## [Action item]
If a record contains a picture, leave the picture out and reproduce everything else exactly.

## [Input for this task]
----
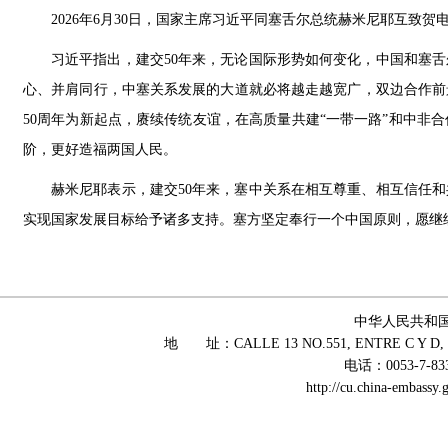
2026年6月30日，国家主席习近平同塞舌尔总统赫米尼耶互致贺
习近平指出，建交50年来，无论国际形势如何变化，中国和塞
心、并肩同行，中塞关系发展的大道就必将越走越宽广，双边合作前
50周年为新起点，赓续传统友谊，在高质量共建“一带一路”和中非
阶，更好造福两国人民。
赫米尼耶表示，建交50年来，塞中关系在相互尊重、相互信任
实现国家发展目标给予诸多支持。塞方坚定奉行一个中国原则，愿继
中华人民共和
地 址：CALLE 13 NO.551, ENTRE C Y D, 
电话：0053-7-83
http://cu.china-embass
----
## [Expected answer]
2026年6月30日，国家主席习近平同塞舌尔总统赫米尼耶互致贺
习近平指出，建交50年来，无论国际形势如何变化，中国和塞
心、并肩同行，中塞关系发展的大道就必将越走越宽广，双边合作前
50周年为新起点，赓续传统友谊，在高质量共建“一带一路”和中非
阶，更好造福两国人民。
赫米尼耶表示，建交50年来，塞中关系在相互尊重、相互信任
实现国家发展目标给予诸多支持。塞方坚定奉行一个中国原则，愿继
中华人民共和
地 址：CALLE 13 NO.551, ENTRE C Y D, 
电话：0053-7-83
http://cu.china-embass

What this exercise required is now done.